* [Instructions to follow]:
Reproduce word for word the stretch of the foamy oil cap thread from "Could it possibly" through "on these cars.".

** Document excerpt follows **

# Foamy oil cap



## Hewy (Dec 11, 2013)

I just flushed the heater core the other day in my mk3 8v. Car hasn't been holding coolant. Other day I opened coolant resovuor and water and coolant came rushing out when it was below the minimum line. Just drove for and hour and the temp gauge stayed at 160 until I got to my location and it rose to 200 when I stopped. Heat was blowing decently all the way. Just came home and popped the hood to look at things and realized a little foam on the oil cap and dip stick. I also recently installed the BFI PCV block off and come filter on top of the crank case.


----------



## Vdubbcabby (Mar 11, 2013)

sounds like you've got a blown headgasket to me. you've got coolant and oil mixing somewhere. most likey the head gasket


----------



## Hewy (Dec 11, 2013)

Vdubbcabby said:


> sounds like you've got a blown headgasket to me. you've got coolant and oil mixing somewhere. most likey the head gasket


Could it possibly be the oil cooler? That's another possibility I'm being told.


----------



## Vdubbcabby (Mar 11, 2013)

its possible. wouldnt really be able to say for sure without seeing it in front of me first. my best bet would be a gasket but the oil coolers are prone to failure on these cars.


----------

** End of Document excerpt **
** Information shown follows **

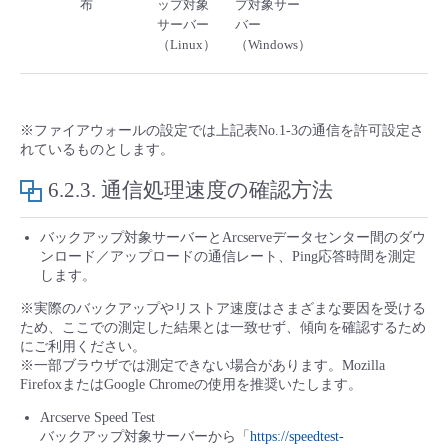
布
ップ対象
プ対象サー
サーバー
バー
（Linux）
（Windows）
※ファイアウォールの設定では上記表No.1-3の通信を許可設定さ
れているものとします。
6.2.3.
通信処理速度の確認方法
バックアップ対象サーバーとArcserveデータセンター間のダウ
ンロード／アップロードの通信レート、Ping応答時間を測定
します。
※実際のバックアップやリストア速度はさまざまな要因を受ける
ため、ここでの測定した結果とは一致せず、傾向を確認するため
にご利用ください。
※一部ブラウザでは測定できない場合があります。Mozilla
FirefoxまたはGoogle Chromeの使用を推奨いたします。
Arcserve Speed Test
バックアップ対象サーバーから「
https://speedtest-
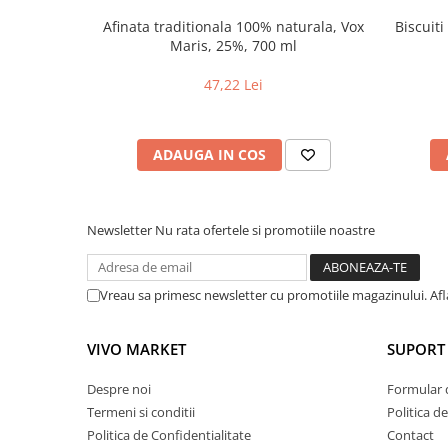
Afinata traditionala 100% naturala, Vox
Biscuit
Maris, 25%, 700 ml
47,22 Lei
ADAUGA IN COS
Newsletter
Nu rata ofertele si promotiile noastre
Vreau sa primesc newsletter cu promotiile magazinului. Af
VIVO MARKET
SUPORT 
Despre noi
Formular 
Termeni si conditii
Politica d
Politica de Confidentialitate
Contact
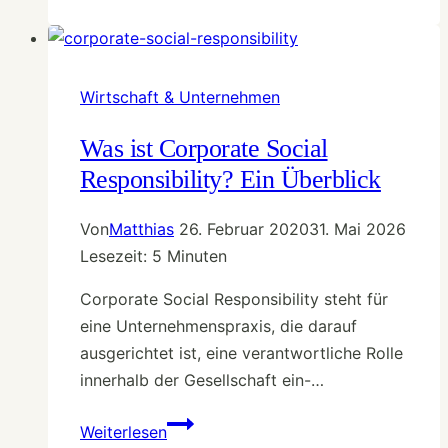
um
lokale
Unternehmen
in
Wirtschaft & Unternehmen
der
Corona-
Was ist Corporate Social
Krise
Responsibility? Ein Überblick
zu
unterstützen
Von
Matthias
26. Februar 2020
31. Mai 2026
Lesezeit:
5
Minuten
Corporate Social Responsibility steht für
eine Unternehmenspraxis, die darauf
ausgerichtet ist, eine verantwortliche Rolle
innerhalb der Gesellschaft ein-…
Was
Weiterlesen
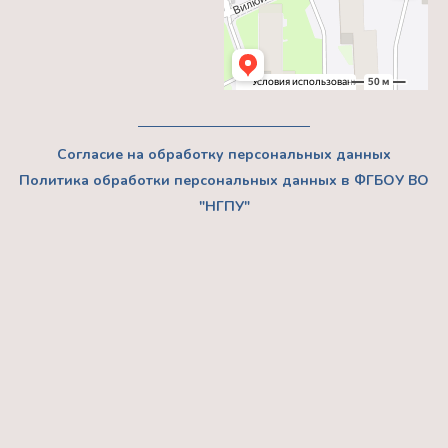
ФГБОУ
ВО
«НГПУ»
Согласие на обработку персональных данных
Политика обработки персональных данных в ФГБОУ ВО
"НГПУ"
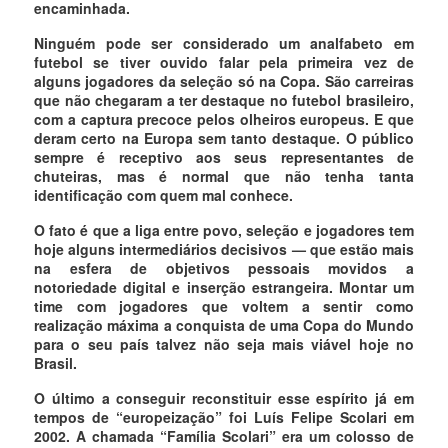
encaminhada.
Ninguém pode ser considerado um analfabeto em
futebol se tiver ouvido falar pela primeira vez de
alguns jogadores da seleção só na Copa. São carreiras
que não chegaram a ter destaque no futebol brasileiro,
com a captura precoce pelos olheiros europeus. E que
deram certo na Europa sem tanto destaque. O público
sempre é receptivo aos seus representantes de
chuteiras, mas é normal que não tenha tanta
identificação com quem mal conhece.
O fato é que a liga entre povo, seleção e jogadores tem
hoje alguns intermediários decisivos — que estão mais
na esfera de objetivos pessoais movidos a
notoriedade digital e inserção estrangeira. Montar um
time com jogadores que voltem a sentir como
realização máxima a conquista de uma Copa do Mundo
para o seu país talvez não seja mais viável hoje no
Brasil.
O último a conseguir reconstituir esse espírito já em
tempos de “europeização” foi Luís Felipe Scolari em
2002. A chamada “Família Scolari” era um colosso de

** End of Information shown **

* [Your response]:
Could it possibly be the oil cooler? That's another possibility I'm being told.


----------



## Vdubbcabby (Mar 11, 2013)

its possible. wouldnt really be able to say for sure without seeing it in front of me first. my best bet would be a gasket but the oil coolers are prone to failure on these cars.